The use of a model can be circumvented in the case that monitored concentration values and production volumes are available. Instead of multiplying the emissions to the intake fractions, as usually done in LCA, the amounts taken in by the people exposed would be directly calculated from the monitored concentrations and the number and inhalation rates of people. This approach requires that pollutant concentrations can be directly linked to the functional unit (source appointment), which is possible in some indoor settings.
In a later stage, indoor exposure to radioactive gases such as radon can also be incorporated within the impact category “radiation” in LCIA methods such as Eco-Indicator 99, similarly to the framework shown in this paper. This is especially important for household settings, where radon can be an important factor for the total health damage as a result of indoor exposure.
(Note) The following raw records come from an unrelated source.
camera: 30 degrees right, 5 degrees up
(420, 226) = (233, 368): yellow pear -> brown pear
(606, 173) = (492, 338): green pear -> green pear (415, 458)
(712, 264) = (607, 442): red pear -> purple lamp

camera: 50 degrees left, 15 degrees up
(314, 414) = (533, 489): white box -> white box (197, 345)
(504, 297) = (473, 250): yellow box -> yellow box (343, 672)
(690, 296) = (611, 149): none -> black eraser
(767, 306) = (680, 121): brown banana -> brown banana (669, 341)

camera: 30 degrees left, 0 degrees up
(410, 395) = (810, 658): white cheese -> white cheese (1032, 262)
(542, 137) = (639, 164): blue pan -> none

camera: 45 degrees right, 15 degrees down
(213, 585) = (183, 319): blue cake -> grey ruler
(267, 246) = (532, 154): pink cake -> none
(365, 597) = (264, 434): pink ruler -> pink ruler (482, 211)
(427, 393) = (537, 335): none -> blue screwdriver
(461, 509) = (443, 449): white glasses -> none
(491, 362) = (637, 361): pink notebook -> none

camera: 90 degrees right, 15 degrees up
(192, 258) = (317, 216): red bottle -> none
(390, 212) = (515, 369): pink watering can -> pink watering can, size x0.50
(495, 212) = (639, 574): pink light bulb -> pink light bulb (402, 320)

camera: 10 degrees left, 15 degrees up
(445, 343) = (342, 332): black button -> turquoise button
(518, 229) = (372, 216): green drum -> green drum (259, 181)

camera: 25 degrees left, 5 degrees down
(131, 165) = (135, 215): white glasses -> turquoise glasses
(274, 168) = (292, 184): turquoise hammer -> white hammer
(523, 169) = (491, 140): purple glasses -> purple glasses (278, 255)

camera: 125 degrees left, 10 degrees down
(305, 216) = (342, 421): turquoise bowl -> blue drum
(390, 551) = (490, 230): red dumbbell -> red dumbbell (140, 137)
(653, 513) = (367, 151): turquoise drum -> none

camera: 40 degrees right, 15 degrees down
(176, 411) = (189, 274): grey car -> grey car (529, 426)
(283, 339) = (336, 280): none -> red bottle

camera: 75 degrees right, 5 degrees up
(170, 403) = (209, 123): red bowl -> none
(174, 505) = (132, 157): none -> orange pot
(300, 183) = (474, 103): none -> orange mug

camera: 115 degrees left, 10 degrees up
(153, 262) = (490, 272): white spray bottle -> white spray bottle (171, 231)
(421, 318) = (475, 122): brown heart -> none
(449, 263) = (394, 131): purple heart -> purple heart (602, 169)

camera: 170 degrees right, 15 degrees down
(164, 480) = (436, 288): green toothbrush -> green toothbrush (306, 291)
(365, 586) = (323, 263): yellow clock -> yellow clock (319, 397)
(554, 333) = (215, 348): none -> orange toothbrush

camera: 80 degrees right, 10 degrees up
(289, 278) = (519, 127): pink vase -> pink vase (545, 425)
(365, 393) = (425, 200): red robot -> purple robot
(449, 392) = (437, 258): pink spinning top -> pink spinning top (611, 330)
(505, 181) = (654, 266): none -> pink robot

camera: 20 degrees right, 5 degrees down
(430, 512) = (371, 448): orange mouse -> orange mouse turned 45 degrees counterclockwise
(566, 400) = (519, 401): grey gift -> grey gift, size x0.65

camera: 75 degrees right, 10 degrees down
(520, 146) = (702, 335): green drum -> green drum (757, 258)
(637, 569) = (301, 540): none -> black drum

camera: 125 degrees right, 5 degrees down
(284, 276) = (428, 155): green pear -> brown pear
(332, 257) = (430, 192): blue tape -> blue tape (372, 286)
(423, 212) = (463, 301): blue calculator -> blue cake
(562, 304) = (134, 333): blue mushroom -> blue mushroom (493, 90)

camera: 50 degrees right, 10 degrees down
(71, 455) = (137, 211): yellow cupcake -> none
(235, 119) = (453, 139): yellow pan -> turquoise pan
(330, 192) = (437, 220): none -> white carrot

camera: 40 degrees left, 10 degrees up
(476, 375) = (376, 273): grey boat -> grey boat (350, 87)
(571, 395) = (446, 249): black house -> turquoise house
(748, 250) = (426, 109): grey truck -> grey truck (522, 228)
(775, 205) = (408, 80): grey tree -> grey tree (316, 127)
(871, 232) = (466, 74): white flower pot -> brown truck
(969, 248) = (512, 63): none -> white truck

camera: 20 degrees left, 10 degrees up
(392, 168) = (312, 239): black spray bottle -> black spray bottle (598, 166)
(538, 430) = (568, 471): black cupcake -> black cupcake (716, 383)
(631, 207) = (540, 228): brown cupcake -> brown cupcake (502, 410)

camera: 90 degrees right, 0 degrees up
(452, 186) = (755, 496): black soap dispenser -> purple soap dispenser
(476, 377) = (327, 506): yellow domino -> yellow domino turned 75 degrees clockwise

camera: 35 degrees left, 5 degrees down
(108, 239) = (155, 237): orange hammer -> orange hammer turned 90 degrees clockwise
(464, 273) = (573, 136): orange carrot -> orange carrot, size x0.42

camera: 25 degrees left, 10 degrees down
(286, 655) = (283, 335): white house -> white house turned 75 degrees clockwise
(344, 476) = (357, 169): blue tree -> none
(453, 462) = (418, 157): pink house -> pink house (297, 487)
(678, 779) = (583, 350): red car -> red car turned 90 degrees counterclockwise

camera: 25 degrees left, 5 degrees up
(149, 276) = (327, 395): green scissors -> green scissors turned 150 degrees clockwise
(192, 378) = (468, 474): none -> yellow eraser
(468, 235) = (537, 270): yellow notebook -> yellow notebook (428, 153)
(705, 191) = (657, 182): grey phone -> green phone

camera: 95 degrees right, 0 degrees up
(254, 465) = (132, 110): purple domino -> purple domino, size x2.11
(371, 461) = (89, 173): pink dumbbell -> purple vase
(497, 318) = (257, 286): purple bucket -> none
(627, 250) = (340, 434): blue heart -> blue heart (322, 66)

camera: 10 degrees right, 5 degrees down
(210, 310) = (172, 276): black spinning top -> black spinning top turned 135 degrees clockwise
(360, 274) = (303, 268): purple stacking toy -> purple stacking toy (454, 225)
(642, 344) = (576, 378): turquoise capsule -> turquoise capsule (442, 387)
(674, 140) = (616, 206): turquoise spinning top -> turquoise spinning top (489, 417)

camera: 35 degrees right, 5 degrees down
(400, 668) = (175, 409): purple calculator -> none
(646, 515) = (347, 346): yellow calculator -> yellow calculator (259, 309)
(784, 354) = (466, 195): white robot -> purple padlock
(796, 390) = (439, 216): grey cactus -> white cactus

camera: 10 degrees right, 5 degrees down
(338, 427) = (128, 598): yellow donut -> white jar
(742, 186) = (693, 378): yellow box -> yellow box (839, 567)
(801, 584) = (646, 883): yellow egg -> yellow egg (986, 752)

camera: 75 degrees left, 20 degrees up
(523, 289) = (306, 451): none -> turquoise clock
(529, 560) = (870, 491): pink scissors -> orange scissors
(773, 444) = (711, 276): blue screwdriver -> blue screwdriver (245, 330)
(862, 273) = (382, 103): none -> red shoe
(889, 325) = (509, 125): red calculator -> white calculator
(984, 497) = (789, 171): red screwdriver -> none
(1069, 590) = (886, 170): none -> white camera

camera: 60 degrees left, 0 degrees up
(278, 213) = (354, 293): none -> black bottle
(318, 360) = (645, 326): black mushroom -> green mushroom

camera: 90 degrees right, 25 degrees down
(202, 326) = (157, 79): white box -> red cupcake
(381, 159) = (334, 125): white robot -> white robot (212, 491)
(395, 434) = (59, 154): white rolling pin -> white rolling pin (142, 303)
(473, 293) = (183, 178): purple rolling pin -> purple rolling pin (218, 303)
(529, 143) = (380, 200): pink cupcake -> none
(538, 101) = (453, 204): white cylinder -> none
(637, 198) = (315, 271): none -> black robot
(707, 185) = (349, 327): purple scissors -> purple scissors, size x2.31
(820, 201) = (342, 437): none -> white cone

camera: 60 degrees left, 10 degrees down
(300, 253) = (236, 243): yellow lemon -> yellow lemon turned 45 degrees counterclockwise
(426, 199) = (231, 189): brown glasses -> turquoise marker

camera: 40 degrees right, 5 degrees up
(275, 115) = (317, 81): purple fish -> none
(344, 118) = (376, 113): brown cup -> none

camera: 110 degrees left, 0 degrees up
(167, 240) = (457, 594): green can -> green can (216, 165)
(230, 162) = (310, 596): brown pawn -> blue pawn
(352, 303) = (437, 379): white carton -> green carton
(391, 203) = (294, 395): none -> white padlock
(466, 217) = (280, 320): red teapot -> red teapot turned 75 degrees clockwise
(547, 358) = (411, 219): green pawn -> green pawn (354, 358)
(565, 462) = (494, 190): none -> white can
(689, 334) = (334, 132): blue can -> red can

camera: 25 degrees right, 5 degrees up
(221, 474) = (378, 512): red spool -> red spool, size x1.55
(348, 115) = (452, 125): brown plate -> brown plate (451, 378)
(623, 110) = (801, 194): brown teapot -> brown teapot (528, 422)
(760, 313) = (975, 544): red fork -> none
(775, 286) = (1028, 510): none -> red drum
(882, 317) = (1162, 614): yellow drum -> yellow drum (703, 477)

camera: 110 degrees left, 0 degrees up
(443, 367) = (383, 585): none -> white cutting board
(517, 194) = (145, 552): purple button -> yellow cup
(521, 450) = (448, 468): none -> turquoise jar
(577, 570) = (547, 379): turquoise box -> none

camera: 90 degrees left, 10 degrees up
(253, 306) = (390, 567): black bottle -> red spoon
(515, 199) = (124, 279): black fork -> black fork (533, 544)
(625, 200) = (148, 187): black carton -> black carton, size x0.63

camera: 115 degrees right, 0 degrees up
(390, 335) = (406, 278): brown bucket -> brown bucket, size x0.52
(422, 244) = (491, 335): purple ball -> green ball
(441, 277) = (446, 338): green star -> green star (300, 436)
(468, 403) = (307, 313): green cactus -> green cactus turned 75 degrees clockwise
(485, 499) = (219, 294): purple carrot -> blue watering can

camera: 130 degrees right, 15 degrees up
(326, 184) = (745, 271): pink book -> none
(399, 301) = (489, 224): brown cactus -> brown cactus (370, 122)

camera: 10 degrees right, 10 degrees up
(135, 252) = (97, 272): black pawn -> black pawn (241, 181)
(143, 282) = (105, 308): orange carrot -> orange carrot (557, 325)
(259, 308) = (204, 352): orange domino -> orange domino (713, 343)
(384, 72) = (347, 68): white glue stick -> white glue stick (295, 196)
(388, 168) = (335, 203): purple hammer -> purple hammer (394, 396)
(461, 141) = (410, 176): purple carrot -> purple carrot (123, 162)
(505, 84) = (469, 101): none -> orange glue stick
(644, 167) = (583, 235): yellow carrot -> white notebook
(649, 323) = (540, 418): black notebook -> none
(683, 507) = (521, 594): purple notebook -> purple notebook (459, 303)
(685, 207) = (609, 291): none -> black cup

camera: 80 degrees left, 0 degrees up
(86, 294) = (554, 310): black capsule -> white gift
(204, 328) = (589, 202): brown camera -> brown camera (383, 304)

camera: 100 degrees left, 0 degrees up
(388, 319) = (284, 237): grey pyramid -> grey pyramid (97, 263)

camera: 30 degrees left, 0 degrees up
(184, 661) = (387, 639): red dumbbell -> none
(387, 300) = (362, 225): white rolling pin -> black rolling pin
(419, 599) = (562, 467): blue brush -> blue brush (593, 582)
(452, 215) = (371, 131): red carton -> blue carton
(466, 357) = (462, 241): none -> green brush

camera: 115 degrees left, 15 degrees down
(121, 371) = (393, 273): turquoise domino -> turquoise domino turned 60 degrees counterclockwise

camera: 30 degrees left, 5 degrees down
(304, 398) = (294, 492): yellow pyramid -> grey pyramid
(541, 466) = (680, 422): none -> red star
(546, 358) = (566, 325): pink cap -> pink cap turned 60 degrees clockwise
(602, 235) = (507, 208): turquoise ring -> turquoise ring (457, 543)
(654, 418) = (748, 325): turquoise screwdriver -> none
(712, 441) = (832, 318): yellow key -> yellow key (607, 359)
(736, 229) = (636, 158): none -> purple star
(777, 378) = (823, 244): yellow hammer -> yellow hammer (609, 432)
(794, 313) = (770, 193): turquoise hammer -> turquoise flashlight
Routine Assessment of Indoor Exposure within Life Cycle Assessment
The framework suggested in this paper is the first in putting forward a general procedure for indoor exposure assessment within LCA. From a practical point of view this is relevant, as the model results suggest that intake fractions from indoor emissions are often larger than intake fractions from outdoor emissions. This finding is confirmed by previous studies (6
) showing that indoor chemical concentrations often surpass outdoor concentrations by many orders of magnitude. This stresses the need to consider indoor exposure in LCA. It could even lead to human toxicity becoming a dominant impact category for certain products such as paints, furniture, or carpets. A routine assessment of indoor exposure in LCA will be facilitated by including the indoor model in the USEtox model (20
). Similar developments can be anticipated for the field of risk assessment, as European REACH legislation also calls for exposure scenarios, including worker or consumer exposure, for example. Such integrated assessment will point to the most important exposure pathways and improvement potentials, considering the whole life cycle of chemicals (60
). Moreover, the past has witnessed several cases in which chemicals were banned for one reason, such as ecological impacts, but got substituted by chemicals with other problems, i.e., occupational health effects (e.g., the market introduction of n-hexane/acetone based brake cleaning products due to air quality rules in California in 1990 (61
)). Such trade-offs between the various possible effects of chemicals can be revealed when applying integrated models for indoor and outdoor exposure and, ultimately, such problem shifting may be avoided.